Let’s flip the script. Let’s say it’s “us” and not “them.” What can I do differently to improve the likelihood that kids will follow through? What would happen if I changed how directions, request, etc. are delivered? How would I do that? Let’s try the “3 Cs” and see what happens.

Directions should be:

Clear: This means that they should be easy to perceive, understand, and interpret. They should be free from yelling, assumptions, and implications. They should be delivered in a language, tone, and context that both parties understand. They should be void of distractions, yours and theirs. No yelling them out from the other room, as you walk by, or while they are playing video games. Make eye contact.

Concise: Directions should be short and to the point. Brief but comprehensive. With children, they should come one step at a time. They should be direct.

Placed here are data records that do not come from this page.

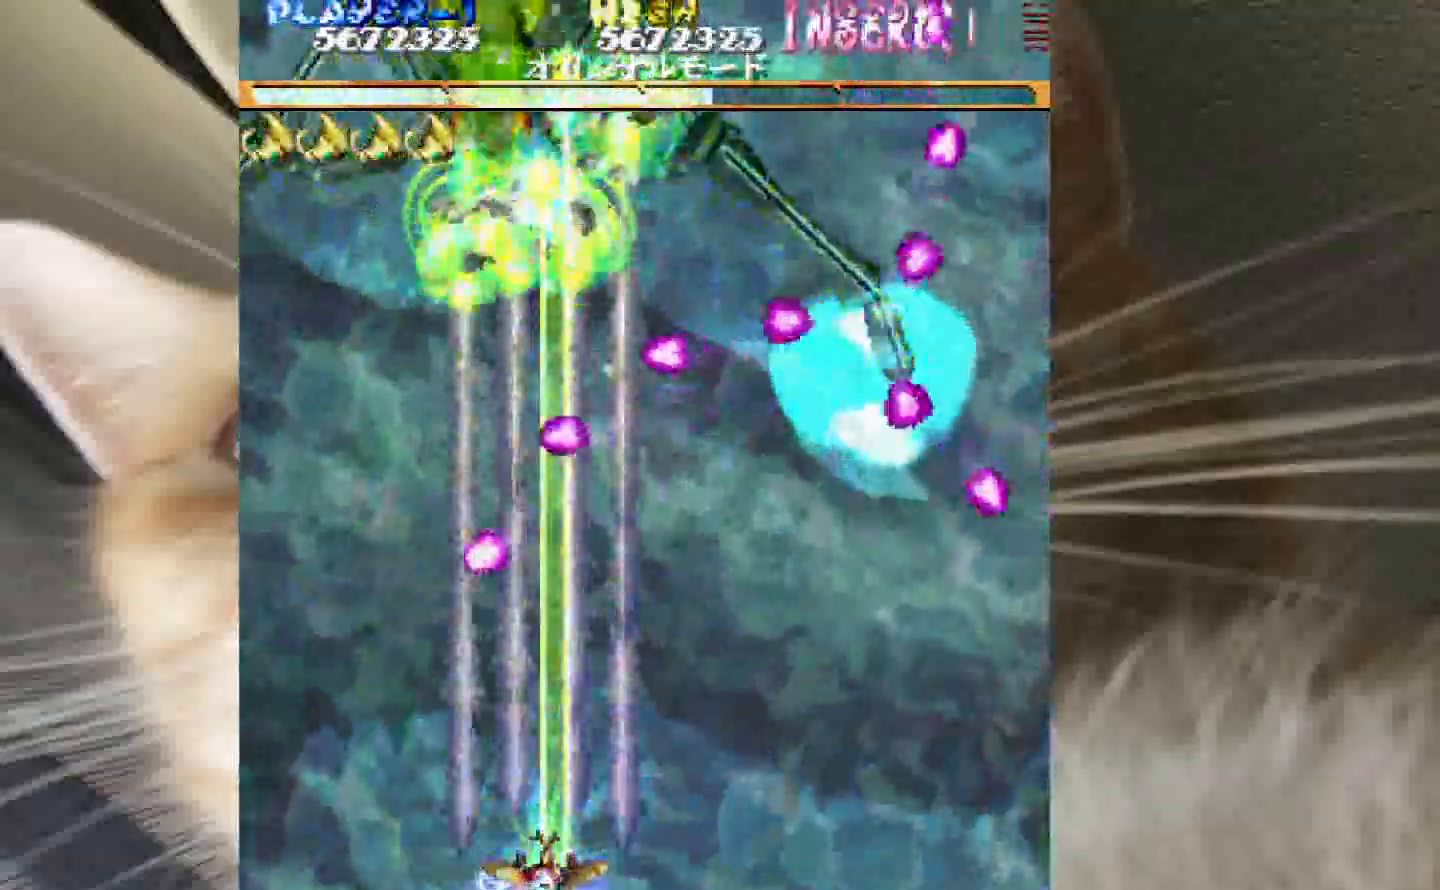
{"keys": ["shift", "z"], "events": [[467, "3", "down"], [500, "3", "up"]]}
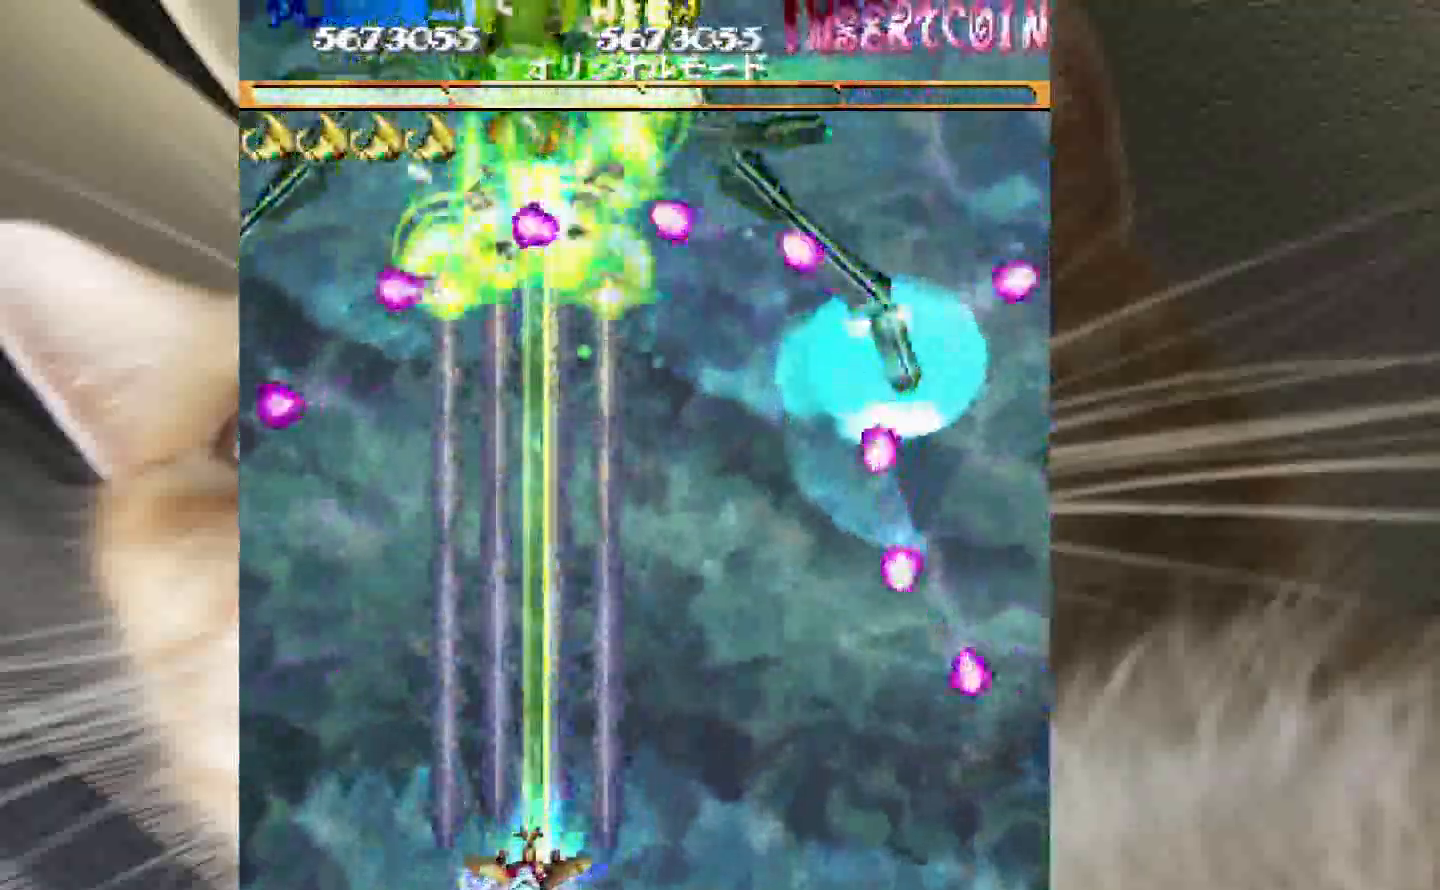
{"keys": ["shift", "z"], "events": [[150, "2", "down"], [150, "4", "down"], [233, "2", "up"], [233, "4", "up"], [333, "2", "down"], [333, "4", "down"], [383, "4", "up"], [433, "2", "up"]]}
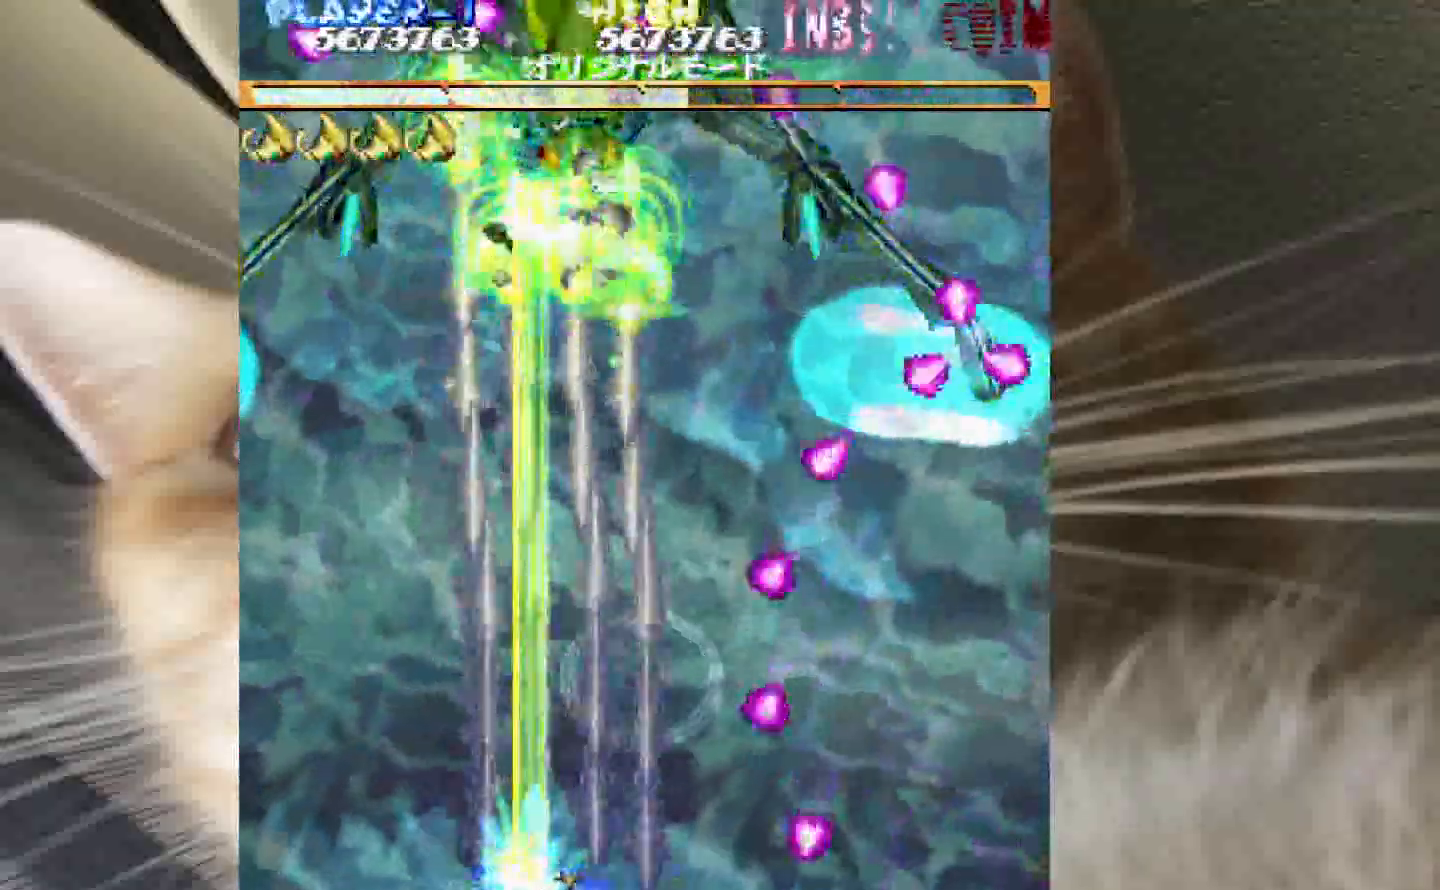
{"keys": ["2", "4", "shift", "z"], "events": [[67, "2", "down"], [67, "4", "down"], [117, "4", "up"], [167, "2", "up"], [350, "2", "down"], [350, "4", "down"]]}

Complete: Directions should have all the necessary and appropriate parts. They should be specific in their details so that all expectations are known.

A bad example: “Clean your room.” It’s not clear, not concise, not complete. There is a lot of information missing. Clean your room to one may mean something different to another. Are we talking about dusting and vacuuming or just putting toys away? We need to make that clear. A good example: “Put your blue t-shirt on the white hanger.” They, and you, know exactly what needs to be done. Ask questions to see if they received the message. Avoid unrealistic expectations for yourself and for them. Set yourself and your children up for success. As they grow and improve you can slowly add steps. And as the behaviors have been repeated and learned then more vague directions can be made. For example, once all the steps and expectations have been identified and learned (e.g. vacuuming, putting toys away, putting clothes away, etc.) then you can start to say “clean your room” because everyone knows what that means.

If you’re finding that this isn’t working maybe talking to a professional would help. There are many reasons people, especially children, struggle. There are also different groups, classes for parents, and individual services available to those in need.